I originally has hoped to replace the fountain, so I needed to do something more tricky than just photographing a silvered ball for the environment map. Instead, I took 70+ digital photos of the area around the fountain, and stitched them together avoiding the fountain altogether.

Since the photos were uncalibrated - position, orientation, exposure, etc. of my camera were all unknown - I had to do some kind of a structure solve to recover the camera poses. Luckily the focal length etc. was constant (I measured it to be a 22.5 degree field of view with a 4x3 aspect ratio). I also measured the size of the fountain (it's essentially 4 metres across diagonally). Then by hand I identified a number of points common to multiple photos, such as the top of a signpost or a corner of a building. Then using the known locations of the corners of the fountain I solved (using MATLAB) for the poses of the cameras that could see the fountain, then from these figured out a least-squares solution for the 3d positions of other points those cameras could see, and continued to iterate back and forther between known points and known cameras.

Once I had the poses, I assembled a very simplified geometrical representation of the scene (essentially a 10 sided prism). I first projected CIE standard clear-sky model onto this scene, then one by one projected and blended in the photographs (after rescaling them to try to match their exposure, and masking out bad pixels from the fountain or passers-by). Finally, I used photoshop to smooth other boundaries between photos and fill in a few holes.

To improve surface detail I had the idea of adding a small-length-scale random perturbation to my levelset function, which would perturb the surface with it. This is essentially a simplified form of hypertexture, using signed distance instead of density, and addition instead of various min/max/etc operations. This perturbation function would be periodic (i.e. only a single tile would be stored). It could be constructed to simulate things such as chisel marks, concrete or conglomerates, porous stone, etc. It could be easily incorporated into the ray-tracer, simply by adding to the evaluation, which was already pretty robust with the secant solver, just making sure that the perturbation had gradient less than 1). Unfortunately I only had time to implement trilinear interpolation and a slightly smoothed random texture, which is not good enough for visible texturing.

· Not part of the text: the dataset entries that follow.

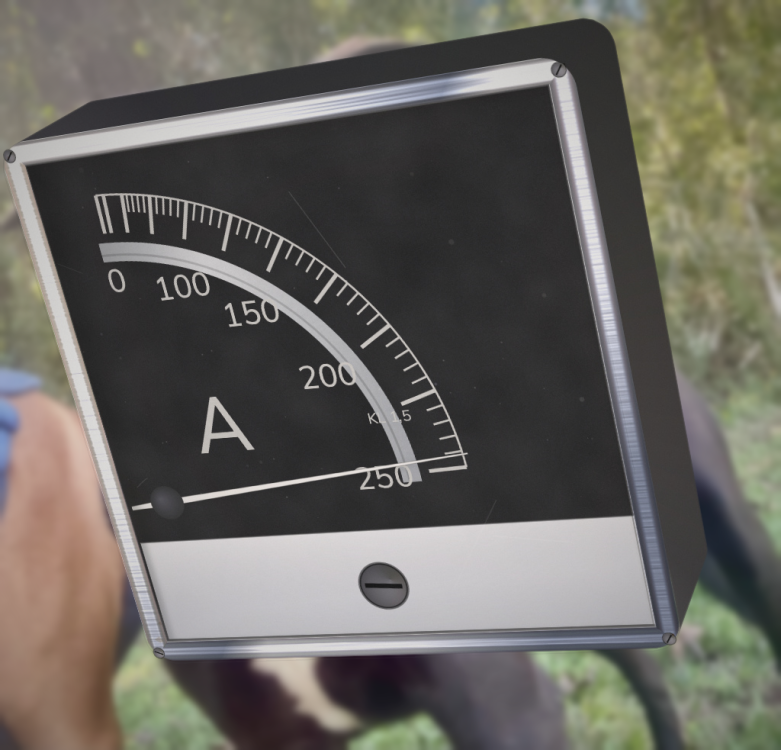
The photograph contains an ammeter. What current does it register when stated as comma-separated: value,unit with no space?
245,A
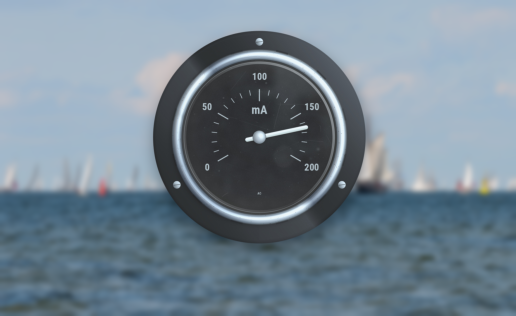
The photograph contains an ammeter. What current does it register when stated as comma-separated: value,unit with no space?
165,mA
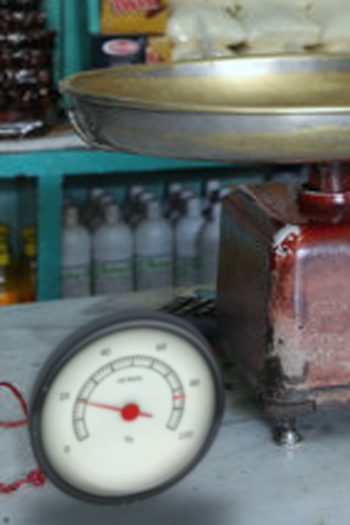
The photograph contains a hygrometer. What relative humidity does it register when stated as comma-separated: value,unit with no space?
20,%
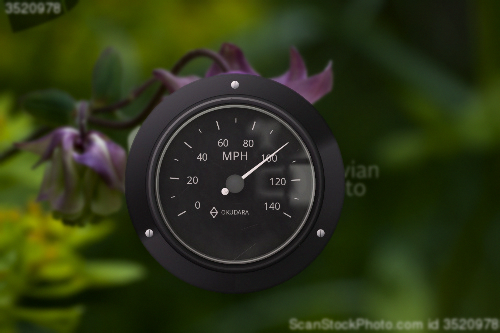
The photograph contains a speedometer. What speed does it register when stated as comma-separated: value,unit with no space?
100,mph
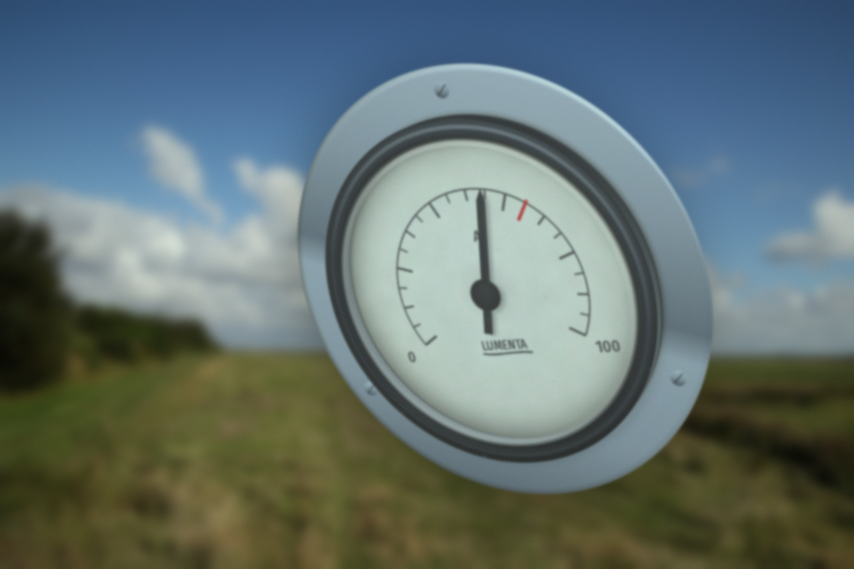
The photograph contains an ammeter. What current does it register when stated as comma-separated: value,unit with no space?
55,A
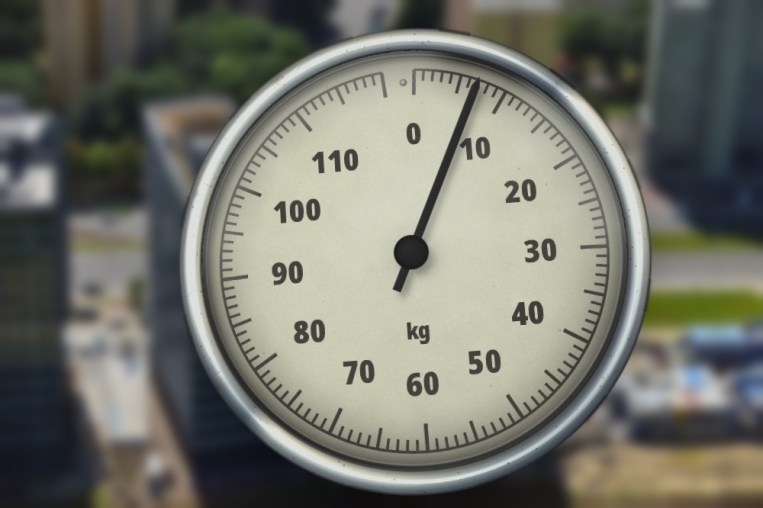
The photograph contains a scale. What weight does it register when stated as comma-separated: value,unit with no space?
7,kg
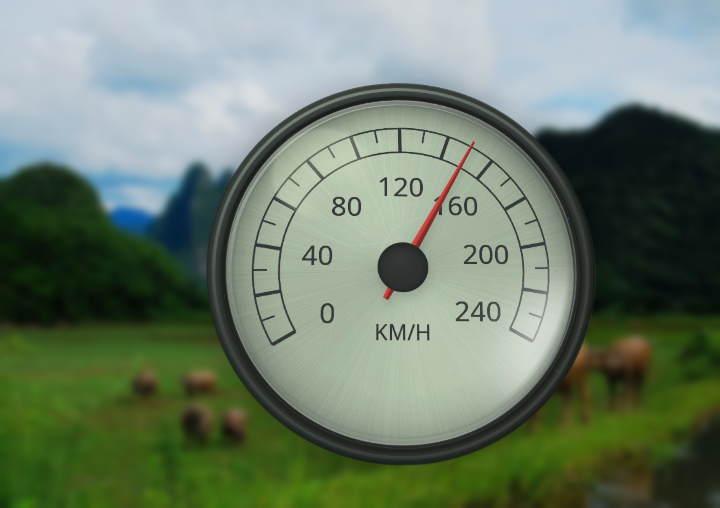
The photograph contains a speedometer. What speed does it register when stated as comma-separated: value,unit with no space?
150,km/h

Example: hand without texture, hand with too much rough texture:

I also didn't have time to experiment with global illumination and more advanced BRDF's. However, after seeing Kurt Akeley's presentation at the contest, I realized my existing implementation was perfect for directly simulating microfacet models with just the Whitted algorithm. I simply needed to reduce the length-scale of the perturbations to below pixel size, at which point the texture really became just a microfacet distribution. For the Monte Carlo simulation I sent in about a 100 rays per pixel, with the surface material just a mirror ("shinymetal").

Examples of the final image with no microtexture and with more microtexture.

Finally, there was the issue of compositing the synthetic images with the real photos. I wanted shadows from the sculpture to fall onto the ground in the photo, so I used Debevec's differential rendering idea. I augmented lrt with flags that could make object invisible to rays coming directly from the eye, but visible on all subsequent bounces. Then I could render just the ground plane, then the ground plane with shadows from the object (and using a distant point light source where the sun was, computed again from CIE formulas in the IES handbook) but no object visible above it. The difference of the two images gave the shadows. I could add the shadows to the original photo (scaled down to account for indirect illumination). Finally, the sculpture rendered without ground plane can be composited "atop" of that. The illumination map is of course not directly visible.

The various source images for a composited image (with just a plastic material for the figure, no microfacets):

I put everything in one big .tar.gz, but organizated into subdirectories. Unfortunately I didn't save some of the throw-away MATLAB scripts to export the solved camera poses, but I'm including those output files so nothing is lost.